Rethinking Genomic Modeling Through Optical Character Recognition

Researchers introduce OpticalDNA, a vision-based genomic modeling framework that treats DNA sequences as visual documents rather than token sequences, achieving superior performance with 20× fewer effective tokens and 256k trainable parameters. This represents a fundamental architectural shift in how foundation models approach genomic data, improving computational efficiency and long-context understanding.

OpticalDNA addresses a core inefficiency in current genomic foundation models that directly adopt language model architectures.
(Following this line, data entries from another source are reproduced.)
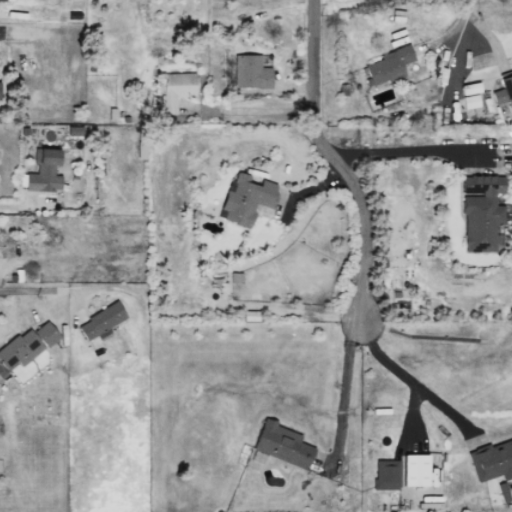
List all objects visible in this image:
building: (1, 0)
road: (483, 29)
building: (385, 67)
building: (249, 72)
building: (174, 90)
building: (502, 92)
road: (405, 151)
road: (334, 159)
building: (43, 172)
building: (245, 198)
road: (21, 204)
building: (481, 213)
road: (36, 294)
building: (99, 323)
building: (25, 345)
road: (410, 381)
road: (342, 390)
building: (280, 444)
building: (492, 461)
building: (414, 470)
building: (385, 474)
building: (502, 490)
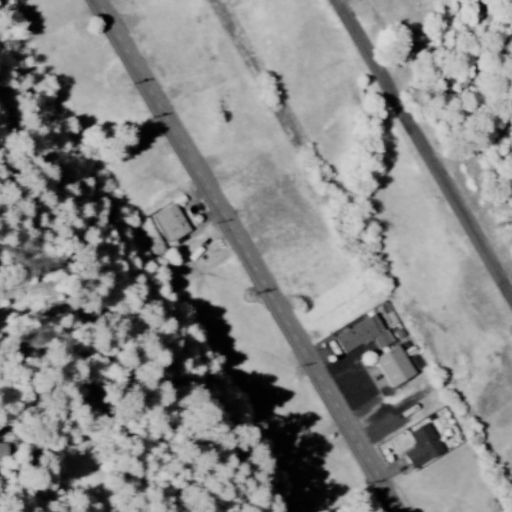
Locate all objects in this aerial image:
building: (16, 1)
road: (426, 144)
building: (170, 224)
road: (250, 256)
building: (358, 333)
building: (381, 340)
building: (398, 365)
building: (421, 447)
building: (3, 451)
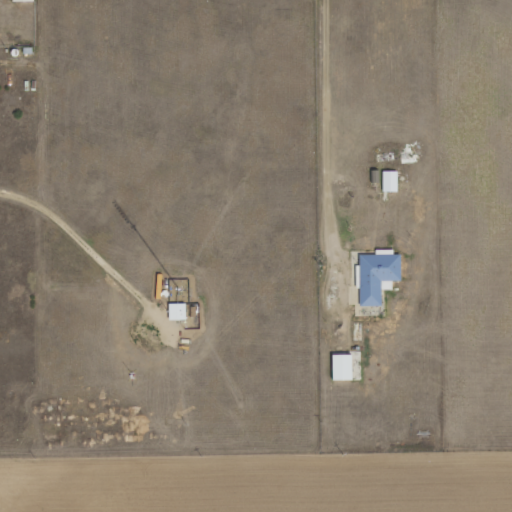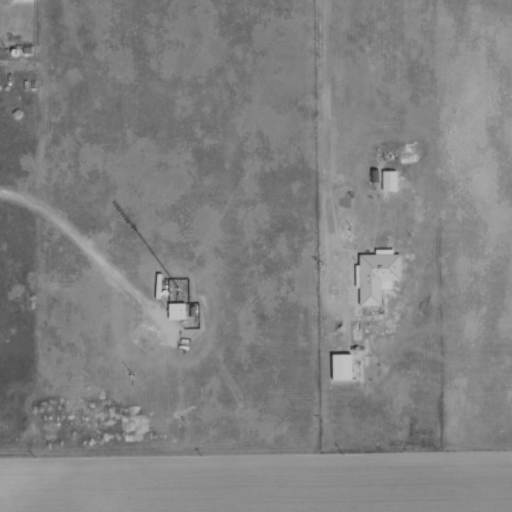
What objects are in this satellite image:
building: (21, 1)
building: (29, 3)
road: (332, 147)
building: (388, 181)
building: (396, 186)
road: (97, 254)
building: (374, 275)
building: (383, 280)
building: (175, 311)
building: (184, 315)
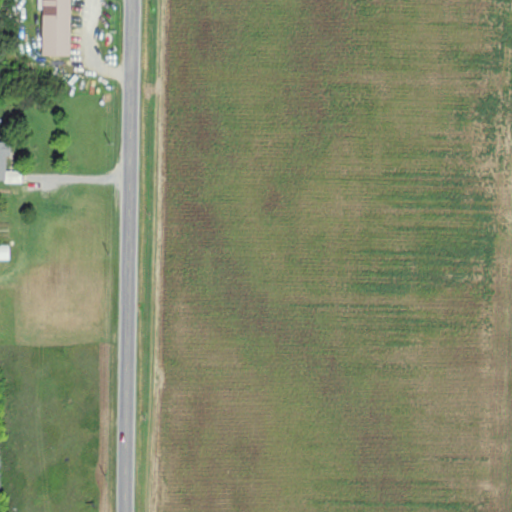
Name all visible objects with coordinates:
building: (56, 27)
building: (59, 27)
road: (90, 51)
building: (5, 156)
building: (3, 161)
building: (4, 251)
building: (4, 252)
road: (129, 256)
building: (0, 482)
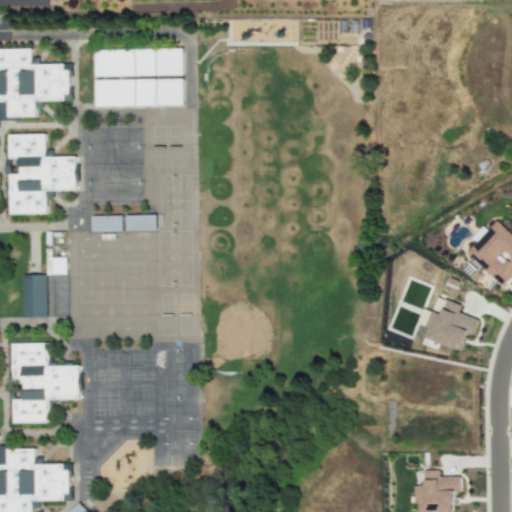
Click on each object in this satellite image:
road: (237, 45)
road: (346, 51)
road: (351, 53)
road: (345, 57)
building: (138, 63)
building: (138, 78)
road: (339, 79)
building: (29, 83)
building: (28, 84)
building: (138, 93)
park: (114, 165)
building: (37, 174)
building: (36, 175)
building: (140, 223)
building: (140, 223)
building: (106, 224)
park: (173, 232)
building: (494, 254)
building: (55, 266)
park: (109, 283)
building: (34, 296)
building: (34, 297)
building: (450, 327)
park: (240, 337)
building: (39, 383)
building: (40, 383)
park: (178, 404)
road: (497, 423)
building: (29, 480)
building: (30, 482)
building: (437, 493)
building: (77, 509)
building: (78, 509)
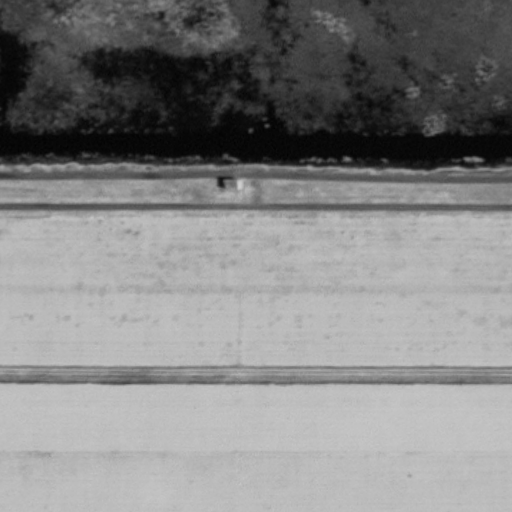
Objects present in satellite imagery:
building: (234, 184)
crop: (256, 334)
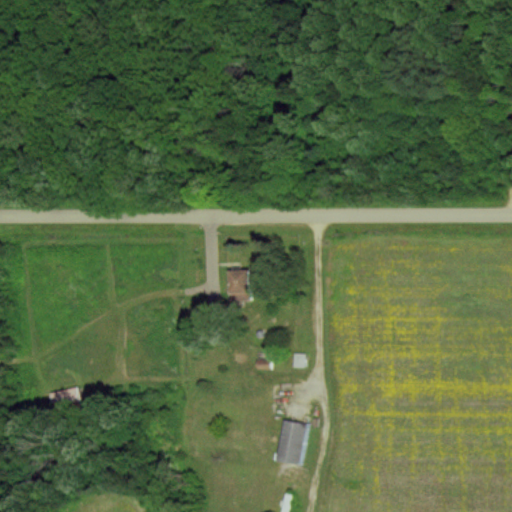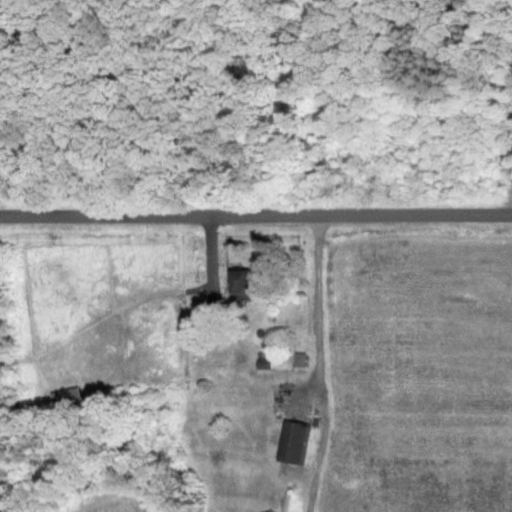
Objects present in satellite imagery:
parking lot: (508, 198)
road: (256, 213)
building: (247, 283)
building: (71, 400)
building: (297, 441)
DNA sequences contain sparse, discontinuous semantic information, yet standard token-based approaches waste computational resources on low-information background regions. By reframing genomic modeling as an optical character recognition problem, the researchers align their architecture with the actual structure of genomic data.

The framework renders DNA into structured visual layouts and employs a vision-language model with specialized encoders and decoders. This approach produces compact, reconstructible visual tokens while maintaining fine-grained genomic fidelity. The model learns layout-aware representations through prompt-conditioned objectives spanning core genomic tasks: sequence reading, region grounding, subsequence retrieval, and masked span completion. This multi-objective approach forces the model to develop comprehensive genomic understanding rather than surface-level pattern matching.
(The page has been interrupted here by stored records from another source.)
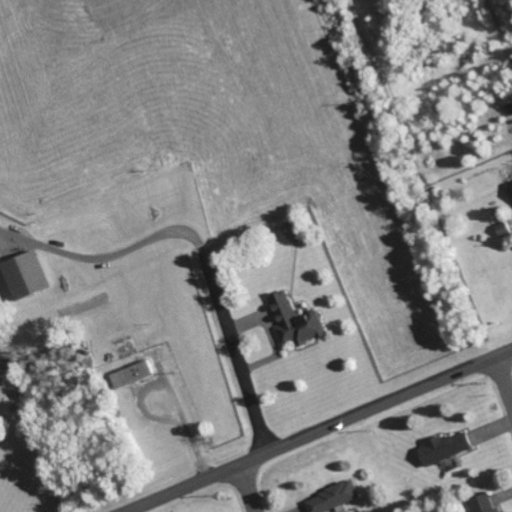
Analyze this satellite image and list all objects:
road: (200, 244)
building: (24, 274)
building: (295, 320)
building: (0, 370)
building: (133, 373)
road: (502, 383)
road: (169, 392)
road: (320, 429)
road: (38, 440)
building: (445, 447)
road: (244, 488)
building: (332, 497)
building: (483, 503)
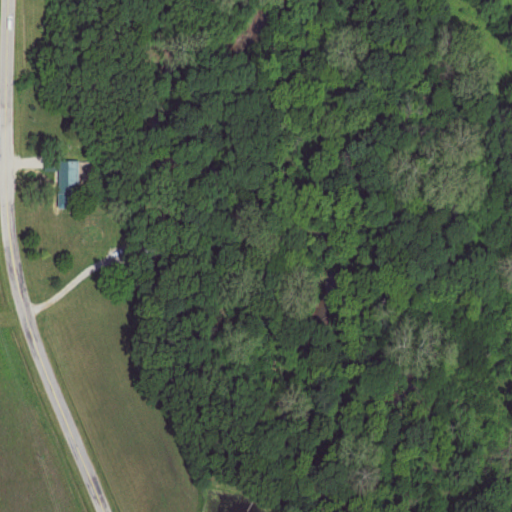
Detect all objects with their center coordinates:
building: (69, 183)
building: (173, 216)
road: (10, 264)
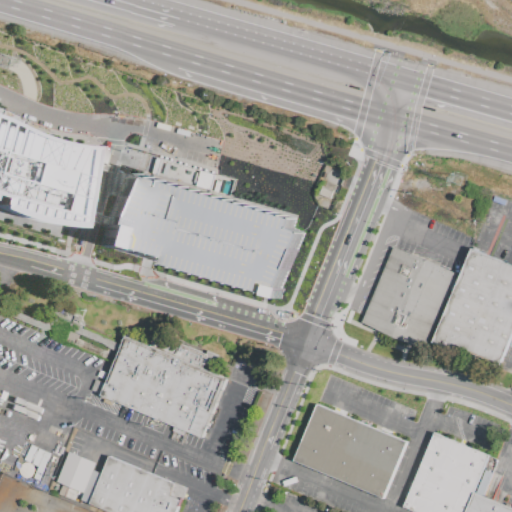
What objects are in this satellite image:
road: (152, 8)
road: (497, 8)
road: (87, 28)
road: (370, 40)
road: (377, 47)
road: (291, 48)
street lamp: (385, 52)
road: (429, 62)
power tower: (5, 63)
road: (400, 64)
street lamp: (434, 66)
road: (415, 69)
road: (78, 79)
traffic signals: (404, 80)
road: (282, 86)
road: (364, 95)
road: (457, 95)
road: (398, 99)
road: (415, 110)
traffic signals: (392, 118)
road: (107, 125)
road: (142, 132)
road: (451, 135)
road: (106, 141)
street lamp: (352, 141)
parking lot: (175, 144)
street lamp: (411, 155)
road: (380, 156)
road: (102, 167)
building: (37, 179)
power tower: (460, 182)
road: (367, 196)
road: (81, 197)
road: (96, 198)
road: (387, 206)
road: (90, 215)
street lamp: (333, 215)
road: (325, 224)
street lamp: (376, 225)
road: (36, 226)
parking garage: (200, 233)
building: (200, 233)
building: (200, 233)
road: (501, 234)
road: (429, 237)
street lamp: (6, 242)
road: (370, 244)
parking lot: (431, 245)
street lamp: (56, 256)
road: (372, 260)
street lamp: (315, 262)
street lamp: (108, 271)
road: (169, 278)
street lamp: (354, 279)
road: (152, 283)
building: (386, 287)
building: (402, 294)
road: (156, 297)
building: (407, 297)
building: (427, 305)
road: (325, 308)
building: (479, 309)
building: (480, 309)
street lamp: (290, 312)
street lamp: (330, 318)
street lamp: (333, 327)
road: (374, 331)
road: (369, 343)
traffic signals: (312, 344)
road: (332, 350)
building: (184, 351)
road: (63, 360)
street lamp: (316, 370)
road: (338, 370)
road: (411, 377)
building: (164, 383)
building: (163, 387)
building: (30, 403)
road: (435, 410)
road: (232, 421)
road: (36, 423)
parking lot: (106, 423)
road: (277, 427)
road: (128, 428)
road: (459, 431)
parking lot: (382, 446)
building: (349, 450)
building: (350, 451)
road: (126, 456)
road: (276, 464)
parking lot: (1, 475)
parking lot: (502, 475)
building: (446, 477)
road: (405, 479)
building: (448, 479)
building: (119, 486)
building: (130, 490)
road: (227, 498)
road: (28, 499)
parking lot: (31, 499)
road: (204, 501)
road: (267, 504)
parking lot: (292, 505)
building: (485, 505)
The performance gains are substantial and consequential for the field. On sequences reaching 450,000 bases, OpticalDNA achieves state-of-the-art results while using nearly 20 times fewer effective tokens than alternatives. More impressively, it surpasses models with 985 times more activated parameters while requiring only 256,000 trainable parameters. These efficiency metrics directly translate to reduced computational costs, faster inference times, and improved accessibility for research institutions with limited resources.

The implications extend beyond academic benchmarking. Efficient genomic models enable broader applications in drug discovery, personalized medicine, and synthetic biology. As genomic AI systems become computationally cheaper and more practical, more organizations can deploy them. Future work will determine whether this OCR-inspired approach generalizes to other biological sequence modeling tasks, potentially reshaping how multimodal models approach structured biological data.
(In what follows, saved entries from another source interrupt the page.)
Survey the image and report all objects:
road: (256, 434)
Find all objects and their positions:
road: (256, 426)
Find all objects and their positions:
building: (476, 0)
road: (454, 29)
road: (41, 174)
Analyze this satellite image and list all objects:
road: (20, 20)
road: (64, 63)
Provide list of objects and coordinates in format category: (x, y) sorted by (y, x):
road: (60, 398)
• →OpticalDNA achieves 20× token efficiency while matching or exceeding performance of much larger genomic models through visual representation learning.
• →The OCR-style framework reframes DNA as visual documents rather than token sequences, structurally aligning the model with actual genomic data properties.
• →Vision-language architectures may prove more efficient than pure language models for sparse, discontinuous biological sequences.
• →Dramatic parameter efficiency (256k trainable, 985× fewer activated) suggests significant reductions in computational costs and inference latency.
• →Multi-objective training on genomic primitives enables layout-aware representations that preserve fine-grained information under constrained token budgets.